- [DATA LINES]
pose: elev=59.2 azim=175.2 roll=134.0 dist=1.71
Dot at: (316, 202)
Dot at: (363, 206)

--

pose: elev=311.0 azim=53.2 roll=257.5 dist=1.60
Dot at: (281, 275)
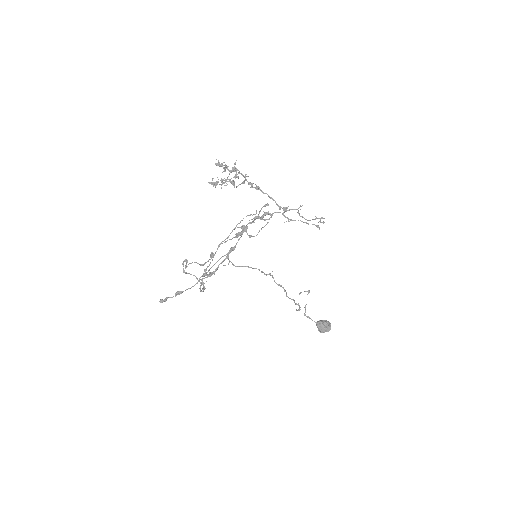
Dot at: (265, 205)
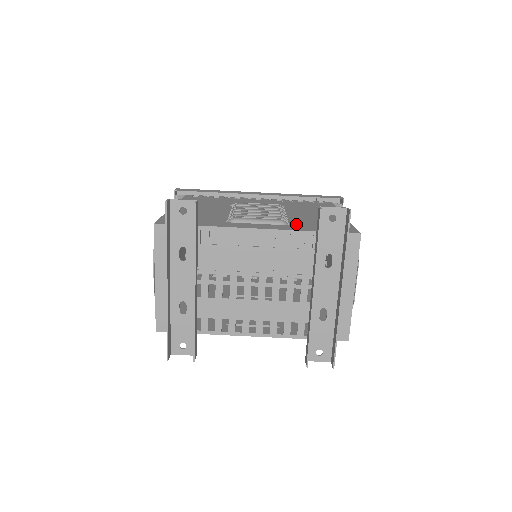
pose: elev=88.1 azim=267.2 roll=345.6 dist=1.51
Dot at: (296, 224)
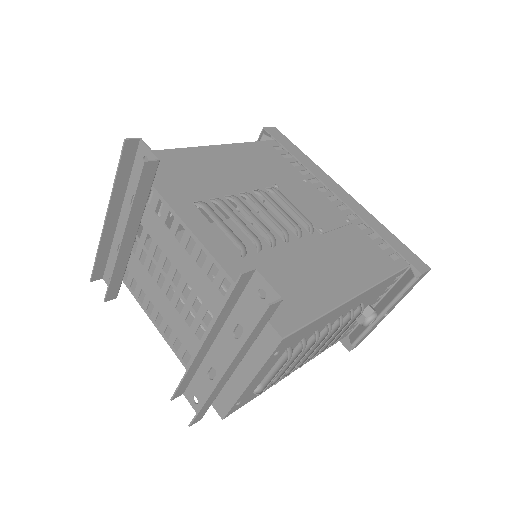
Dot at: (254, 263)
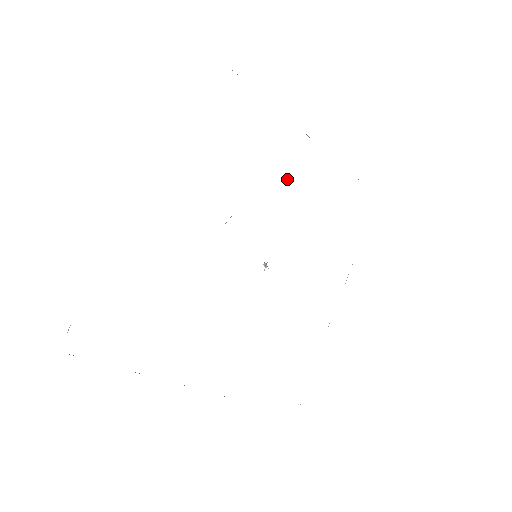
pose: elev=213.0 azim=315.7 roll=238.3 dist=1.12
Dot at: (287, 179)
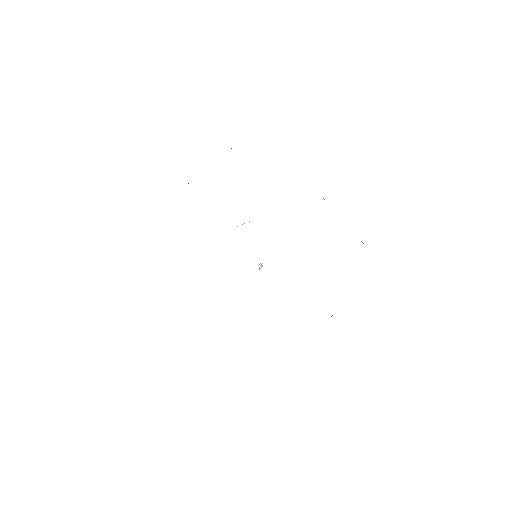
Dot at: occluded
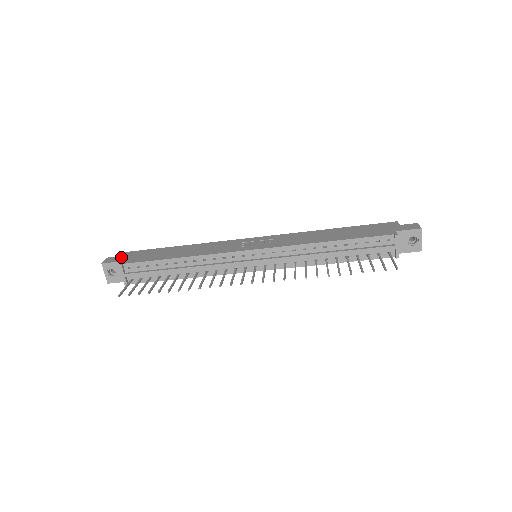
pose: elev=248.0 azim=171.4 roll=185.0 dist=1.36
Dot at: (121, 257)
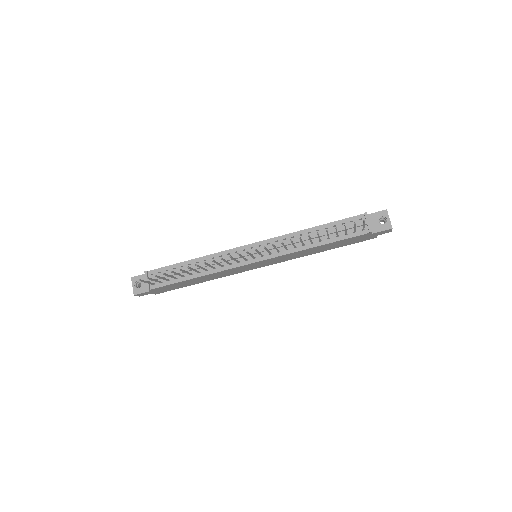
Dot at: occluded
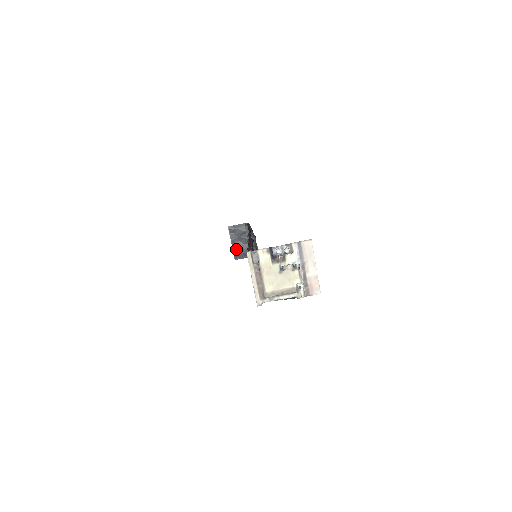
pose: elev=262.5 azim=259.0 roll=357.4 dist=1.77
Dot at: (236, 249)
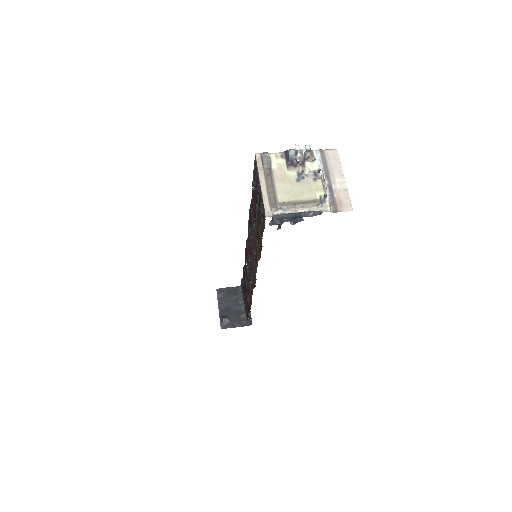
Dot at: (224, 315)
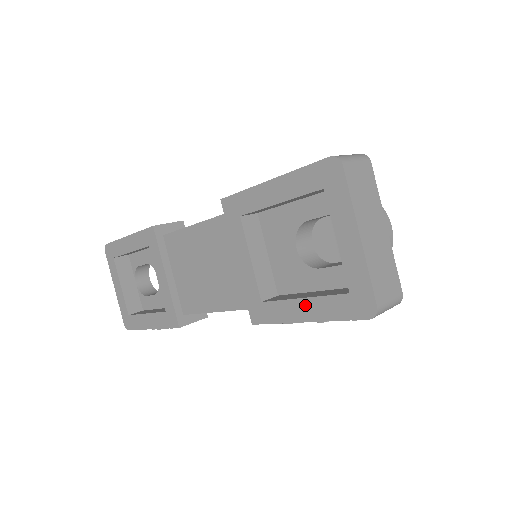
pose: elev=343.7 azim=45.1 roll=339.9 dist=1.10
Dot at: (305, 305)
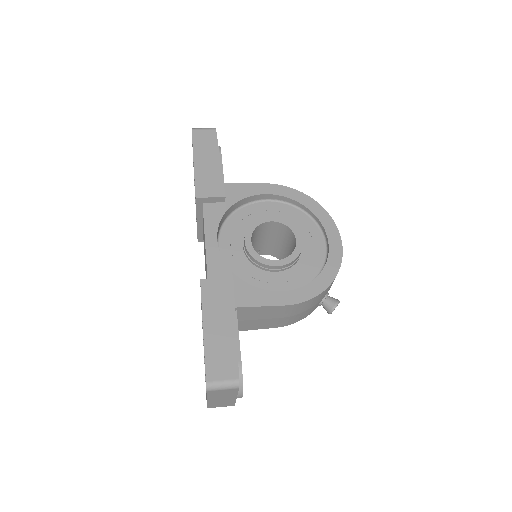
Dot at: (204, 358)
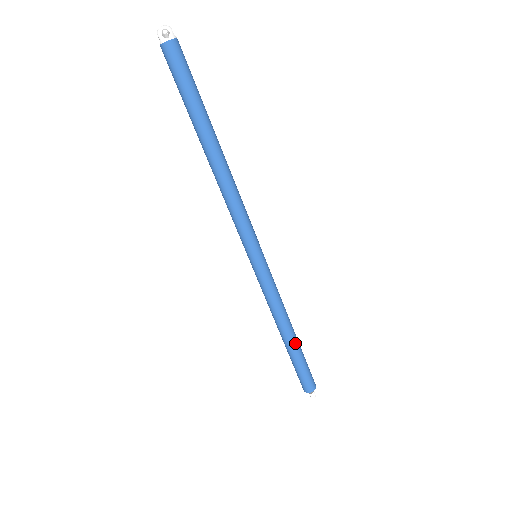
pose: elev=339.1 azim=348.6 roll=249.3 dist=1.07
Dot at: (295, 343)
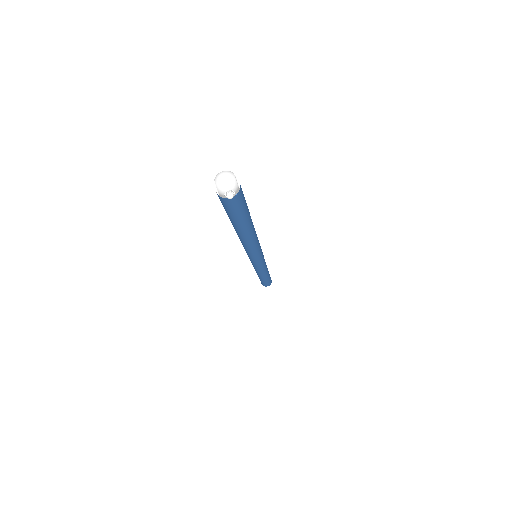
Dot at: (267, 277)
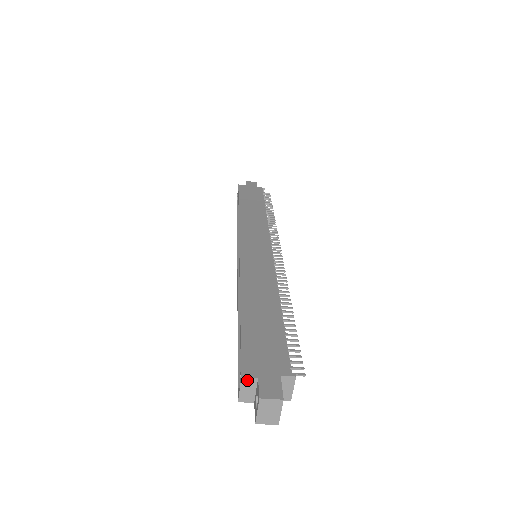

* * *

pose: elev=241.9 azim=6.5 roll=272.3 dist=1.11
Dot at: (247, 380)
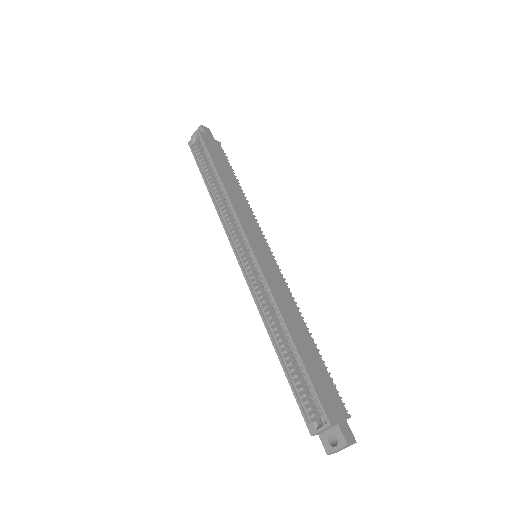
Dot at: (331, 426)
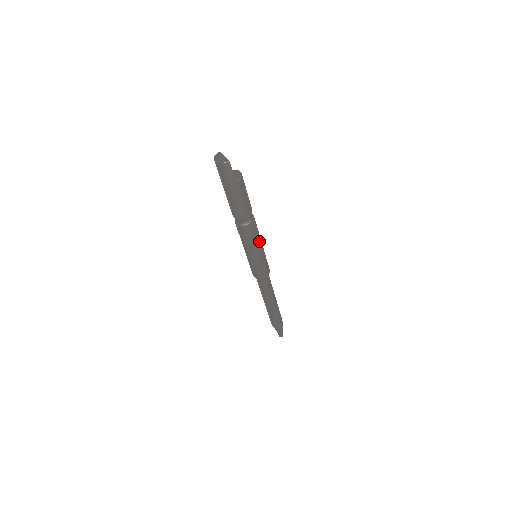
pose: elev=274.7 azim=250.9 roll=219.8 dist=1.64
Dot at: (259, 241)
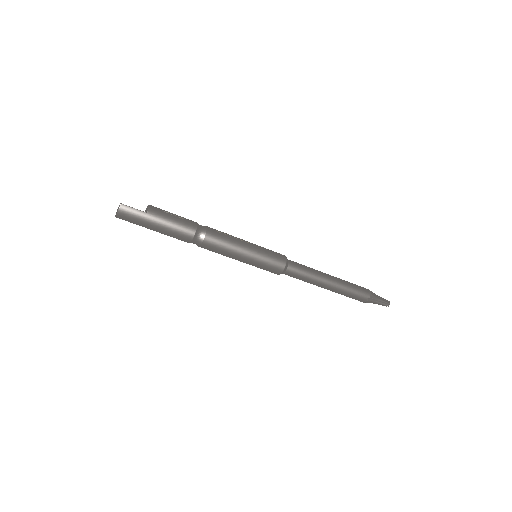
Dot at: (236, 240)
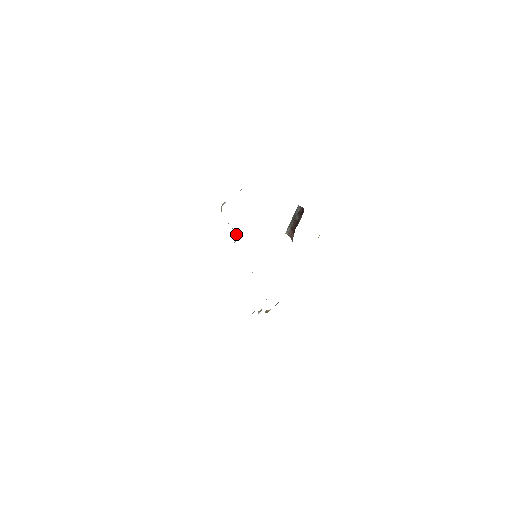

- [EXERCISE AIM] Edit the records between the line holding "pose: elev=311.0 azim=53.2" and the line holding "Dot at: (267, 277)", inclusive, so that "pose" becomes "view" and nothing else changes. Give back only those lines and leave out the pictures.

- [SOLVED EXERCISE]
view: elev=311.0 azim=53.2 roll=257.5 dist=1.60
Dot at: (281, 275)
Dot at: (265, 205)
view: elev=88.1 azim=267.2 roll=345.6 dist=1.51
Dot at: (296, 224)
Dot at: (254, 263)
view: elev=213.0 azim=315.7 roll=238.3 dist=1.12
Dot at: (287, 179)
Dot at: occluded
view: elev=248.0 azim=171.4 roll=185.0 dist=1.36
Dot at: (121, 257)
Dot at: occluded
view: elev=262.5 azim=259.0 roll=357.4 dist=1.77
Dot at: (236, 249)
Dot at: (224, 315)
view: elev=343.7 azim=45.1 roll=339.9 dist=1.10
Dot at: (305, 305)
Dot at: (204, 358)
view: elev=339.1 azim=348.6 roll=249.3 dist=1.07
Dot at: (295, 343)
Dot at: (267, 277)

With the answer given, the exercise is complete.